In front of the reforming unit 2 , a heating device 8 is provided, which can represent, for example, a swirl chamber or a swirl tube and serves to heat the fuel that is to be supplied to the reforming unit. The reforming unit 2 , which is shown in FIG. 2 as a catalytic combustion chamber, is connected to this device. Finally, the illustrated embodiment has a shift reactor 4, where a water air mixture is fed at the downstream end of the conversion reactor 4, which is vaporized in the integrated heat exchanger 43 and is superheated, and then the reforming unit 2 is supplied. The hydrogen-rich product gas of the conversion reactor 4 is fed to the fuel cell 6 and the hydrogen contained in the exhaust gas of the fuel cell can at least partially be fed to the catalytic burner 2 .

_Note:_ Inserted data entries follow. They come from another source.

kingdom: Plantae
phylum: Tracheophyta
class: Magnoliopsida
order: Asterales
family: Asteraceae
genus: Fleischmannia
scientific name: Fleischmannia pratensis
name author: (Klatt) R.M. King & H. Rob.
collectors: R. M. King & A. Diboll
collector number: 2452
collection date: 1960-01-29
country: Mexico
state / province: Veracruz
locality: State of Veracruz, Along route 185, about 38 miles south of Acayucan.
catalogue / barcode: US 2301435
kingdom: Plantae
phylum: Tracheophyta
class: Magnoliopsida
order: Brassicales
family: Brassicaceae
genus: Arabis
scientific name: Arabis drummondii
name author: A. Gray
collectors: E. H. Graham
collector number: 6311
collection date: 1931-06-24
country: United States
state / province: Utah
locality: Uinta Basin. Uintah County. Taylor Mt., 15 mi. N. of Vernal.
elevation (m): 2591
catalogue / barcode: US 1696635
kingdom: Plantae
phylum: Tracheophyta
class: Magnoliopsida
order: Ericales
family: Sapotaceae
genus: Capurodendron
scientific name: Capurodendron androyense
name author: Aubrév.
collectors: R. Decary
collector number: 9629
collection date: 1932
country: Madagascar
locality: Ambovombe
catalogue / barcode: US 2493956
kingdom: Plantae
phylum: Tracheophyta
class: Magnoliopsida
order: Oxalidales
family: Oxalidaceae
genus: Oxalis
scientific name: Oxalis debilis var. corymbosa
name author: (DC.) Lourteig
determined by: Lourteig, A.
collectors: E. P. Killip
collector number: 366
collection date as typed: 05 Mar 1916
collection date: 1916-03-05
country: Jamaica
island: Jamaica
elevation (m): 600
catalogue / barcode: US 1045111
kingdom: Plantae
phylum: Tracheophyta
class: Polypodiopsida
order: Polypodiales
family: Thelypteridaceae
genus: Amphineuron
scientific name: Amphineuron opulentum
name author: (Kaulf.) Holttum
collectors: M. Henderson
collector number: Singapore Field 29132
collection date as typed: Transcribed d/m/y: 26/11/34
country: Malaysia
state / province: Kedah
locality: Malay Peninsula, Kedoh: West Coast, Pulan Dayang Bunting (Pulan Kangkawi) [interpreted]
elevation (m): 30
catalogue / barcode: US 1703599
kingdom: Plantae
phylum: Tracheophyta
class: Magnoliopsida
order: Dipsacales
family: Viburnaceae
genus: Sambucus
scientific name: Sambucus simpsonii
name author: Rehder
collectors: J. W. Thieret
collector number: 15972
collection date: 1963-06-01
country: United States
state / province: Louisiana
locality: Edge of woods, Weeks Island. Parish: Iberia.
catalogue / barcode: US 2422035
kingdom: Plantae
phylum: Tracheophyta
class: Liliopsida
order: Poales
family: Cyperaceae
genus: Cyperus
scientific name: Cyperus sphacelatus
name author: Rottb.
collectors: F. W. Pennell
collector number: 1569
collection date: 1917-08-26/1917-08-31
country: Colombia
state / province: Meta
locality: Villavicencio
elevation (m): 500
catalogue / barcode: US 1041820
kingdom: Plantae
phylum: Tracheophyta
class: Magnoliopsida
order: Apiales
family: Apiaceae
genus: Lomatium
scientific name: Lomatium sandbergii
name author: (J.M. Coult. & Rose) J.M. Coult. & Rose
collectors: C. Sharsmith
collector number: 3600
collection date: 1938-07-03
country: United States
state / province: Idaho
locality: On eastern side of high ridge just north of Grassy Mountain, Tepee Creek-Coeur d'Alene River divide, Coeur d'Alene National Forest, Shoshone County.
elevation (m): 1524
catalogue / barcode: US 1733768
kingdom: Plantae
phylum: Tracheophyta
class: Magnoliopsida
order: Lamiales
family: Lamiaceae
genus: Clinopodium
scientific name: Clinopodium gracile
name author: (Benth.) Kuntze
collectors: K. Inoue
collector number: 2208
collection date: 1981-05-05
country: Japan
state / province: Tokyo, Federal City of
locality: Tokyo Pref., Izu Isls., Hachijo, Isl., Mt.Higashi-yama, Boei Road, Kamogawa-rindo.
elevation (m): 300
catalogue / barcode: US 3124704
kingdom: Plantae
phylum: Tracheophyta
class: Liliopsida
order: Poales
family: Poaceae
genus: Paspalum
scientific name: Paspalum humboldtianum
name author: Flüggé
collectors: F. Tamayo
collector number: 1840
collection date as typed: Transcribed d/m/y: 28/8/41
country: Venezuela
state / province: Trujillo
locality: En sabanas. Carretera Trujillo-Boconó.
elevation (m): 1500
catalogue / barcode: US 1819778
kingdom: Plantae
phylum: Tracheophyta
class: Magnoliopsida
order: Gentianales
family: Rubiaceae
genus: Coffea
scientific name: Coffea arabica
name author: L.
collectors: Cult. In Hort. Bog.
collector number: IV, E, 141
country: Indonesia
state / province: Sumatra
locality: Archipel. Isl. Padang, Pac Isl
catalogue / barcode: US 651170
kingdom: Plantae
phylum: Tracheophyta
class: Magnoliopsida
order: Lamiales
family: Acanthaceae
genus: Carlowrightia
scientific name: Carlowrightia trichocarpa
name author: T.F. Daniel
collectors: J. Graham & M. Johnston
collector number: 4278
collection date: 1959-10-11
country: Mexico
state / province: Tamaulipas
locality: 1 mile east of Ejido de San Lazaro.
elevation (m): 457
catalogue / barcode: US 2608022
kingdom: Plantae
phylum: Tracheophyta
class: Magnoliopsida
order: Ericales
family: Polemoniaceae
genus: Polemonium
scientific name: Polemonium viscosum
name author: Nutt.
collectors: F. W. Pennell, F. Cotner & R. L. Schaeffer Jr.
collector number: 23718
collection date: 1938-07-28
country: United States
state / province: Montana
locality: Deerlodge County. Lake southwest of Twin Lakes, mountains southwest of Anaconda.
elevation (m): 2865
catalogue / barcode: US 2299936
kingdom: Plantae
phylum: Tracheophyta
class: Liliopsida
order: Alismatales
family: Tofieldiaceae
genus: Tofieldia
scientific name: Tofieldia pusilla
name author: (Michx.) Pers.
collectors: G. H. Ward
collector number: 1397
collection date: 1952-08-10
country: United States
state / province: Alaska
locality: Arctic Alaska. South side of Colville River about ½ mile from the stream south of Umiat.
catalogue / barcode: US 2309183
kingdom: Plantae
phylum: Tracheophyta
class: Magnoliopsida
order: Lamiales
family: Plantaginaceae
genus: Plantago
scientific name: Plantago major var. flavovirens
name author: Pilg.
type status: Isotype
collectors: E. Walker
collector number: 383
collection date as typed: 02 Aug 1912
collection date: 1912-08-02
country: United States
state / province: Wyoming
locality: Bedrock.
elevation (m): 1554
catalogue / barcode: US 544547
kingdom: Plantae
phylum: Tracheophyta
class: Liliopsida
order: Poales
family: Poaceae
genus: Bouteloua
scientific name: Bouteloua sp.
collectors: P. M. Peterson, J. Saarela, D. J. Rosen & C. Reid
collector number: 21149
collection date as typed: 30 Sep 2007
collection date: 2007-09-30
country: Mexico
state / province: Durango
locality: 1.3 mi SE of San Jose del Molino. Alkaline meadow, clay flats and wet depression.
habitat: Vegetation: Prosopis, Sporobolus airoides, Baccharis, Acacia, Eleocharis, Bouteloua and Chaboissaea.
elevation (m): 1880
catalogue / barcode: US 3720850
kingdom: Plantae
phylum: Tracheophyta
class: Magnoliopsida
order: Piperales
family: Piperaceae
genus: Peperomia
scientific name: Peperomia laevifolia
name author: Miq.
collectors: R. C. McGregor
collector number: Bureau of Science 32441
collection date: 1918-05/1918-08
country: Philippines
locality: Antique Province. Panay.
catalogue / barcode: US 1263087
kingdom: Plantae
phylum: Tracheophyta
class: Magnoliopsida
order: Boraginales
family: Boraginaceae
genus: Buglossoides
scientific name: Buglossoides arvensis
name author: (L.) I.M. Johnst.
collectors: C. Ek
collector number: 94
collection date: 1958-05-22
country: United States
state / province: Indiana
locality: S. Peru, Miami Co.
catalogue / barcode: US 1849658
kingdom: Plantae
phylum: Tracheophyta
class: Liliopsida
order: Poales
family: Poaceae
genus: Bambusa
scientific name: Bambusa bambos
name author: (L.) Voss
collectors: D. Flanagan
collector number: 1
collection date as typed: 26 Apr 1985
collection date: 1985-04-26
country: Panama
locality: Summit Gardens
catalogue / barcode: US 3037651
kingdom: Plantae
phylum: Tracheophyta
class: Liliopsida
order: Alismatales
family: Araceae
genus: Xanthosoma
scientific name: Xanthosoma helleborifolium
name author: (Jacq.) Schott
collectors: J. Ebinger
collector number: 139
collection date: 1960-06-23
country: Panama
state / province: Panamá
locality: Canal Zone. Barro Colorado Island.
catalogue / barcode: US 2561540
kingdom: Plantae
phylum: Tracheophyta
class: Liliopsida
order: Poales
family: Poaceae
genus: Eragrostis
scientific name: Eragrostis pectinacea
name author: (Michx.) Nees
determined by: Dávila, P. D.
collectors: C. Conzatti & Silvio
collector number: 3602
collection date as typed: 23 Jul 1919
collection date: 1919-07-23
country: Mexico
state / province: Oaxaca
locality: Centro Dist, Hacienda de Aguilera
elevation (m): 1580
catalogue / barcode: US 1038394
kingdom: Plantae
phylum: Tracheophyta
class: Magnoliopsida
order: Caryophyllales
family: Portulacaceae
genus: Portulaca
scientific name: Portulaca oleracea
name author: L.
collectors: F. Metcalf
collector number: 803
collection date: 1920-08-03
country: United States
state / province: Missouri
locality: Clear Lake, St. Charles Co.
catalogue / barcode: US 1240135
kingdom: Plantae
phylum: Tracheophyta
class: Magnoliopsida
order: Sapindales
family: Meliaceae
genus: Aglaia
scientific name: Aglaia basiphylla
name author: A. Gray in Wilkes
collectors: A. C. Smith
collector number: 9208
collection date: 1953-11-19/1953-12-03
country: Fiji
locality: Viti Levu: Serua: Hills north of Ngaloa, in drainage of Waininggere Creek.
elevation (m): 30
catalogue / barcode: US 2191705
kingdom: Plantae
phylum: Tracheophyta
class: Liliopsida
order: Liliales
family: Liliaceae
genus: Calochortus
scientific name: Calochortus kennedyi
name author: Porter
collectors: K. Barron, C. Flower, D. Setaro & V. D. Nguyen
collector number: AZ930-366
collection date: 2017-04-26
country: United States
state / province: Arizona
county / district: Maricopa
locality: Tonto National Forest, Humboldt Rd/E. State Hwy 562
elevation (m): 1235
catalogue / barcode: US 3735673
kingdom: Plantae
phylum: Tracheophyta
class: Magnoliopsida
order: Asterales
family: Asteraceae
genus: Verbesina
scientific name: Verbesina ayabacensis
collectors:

The temperature profile in the system according to the invention can be as follows, for example. The reforming is preferably an autothermal reforming with a monolithic catalyst and is carried out at about 650 ° C. In the conversion reactor 4 , the product gas of the reforming is cooled to 150 ° C and finally brought to the operating temperature of the fuel cell (80 ° C).

Claims (11)

1. reforming plant ( 1 ), in particular for generating a hydrogen-rich gas from a hydrocarbon-containing mixture, the
a reforming unit ( 2 ) for carrying out a reforming reaction, through which a reformate gas containing CO is obtained,
a high-temperature shift reaction unit ( 41 ) for the first conversion of the carbon monoxide contained in the supplied reformate gas,
a heat exchanger ( 43 ), and
a low-temperature shift reaction unit ( 42 ) for the further conversion of the carbon monoxide and generation of hydrogen,
includes,
characterized in that the high-temperature, the low-temperature shift reaction unit ( 41 , 42 ) and the heat exchanger ( 43 ) which are connected downstream of the reforming unit ( 2 ) are combined in a conversion reactor ( 4 ). 2. Reforming plant according to claim 1, characterized in that the conversion reactor ( 4 ) is thermally coupled to the feed gas supply of the reforming unit ( 2 ). 3. Reforming plant according to one of the preceding claims, characterized in that the conversion reactor ( 4 ) has an integrated heat transfer in the form of an evaporator and / or a superheater part ( 43 ). 4. Reforming system according to one of the preceding claims, characterized in that the reforming unit ( 2 ) has a feed gas feed and a product gas discharge, which are thermally coupled, so that the feed gases are heated by the product gases. 5. Reforming plant according to one of the preceding claims, characterized in that the conversion reactor ( 4 ) has at least one feed device ( 44 ) for water and / or air. 6. reforming plant according to one of the preceding claims, characterized in that the conversion reactor ( 4 ) may further comprise a Selox stage ( 5 ). 7. reformer according to one of the preceding claims, characterized in that the conversion reactor ( 4 ) has a reactor with a catalytic coating. 8. Reforming process for hydrocarbon mixtures, at least the steps of
Reforming the hydrocarbon-containing mixture,
CO conversion by high temperature shift reaction,
Heat exchange of the reaction product of the high temperature shift reaction and water or a water / air mixture, and
CO conversion through low temperature shift reaction
comprises, characterized in that the CO conversion in the high and low temperature shift reaction, and the heat exchange take place simultaneously in a reactor ( 4 ). 9. reforming process according to claim 8, characterized in that the Educt gas for the reforming step at least partially by the Reaction energy of the shift reactions is heated. 10. Reforming process according to one of claims 8 and 9, characterized characterized in that the feed gas for the reforming step at least is partially heated by the product gas of the reforming step. 11. Reforming process according to one of claims 8, 9 and 10, characterized characterized that the temperature profile of the shift reactions by the Evaporation of water or water-containing mixtures is set.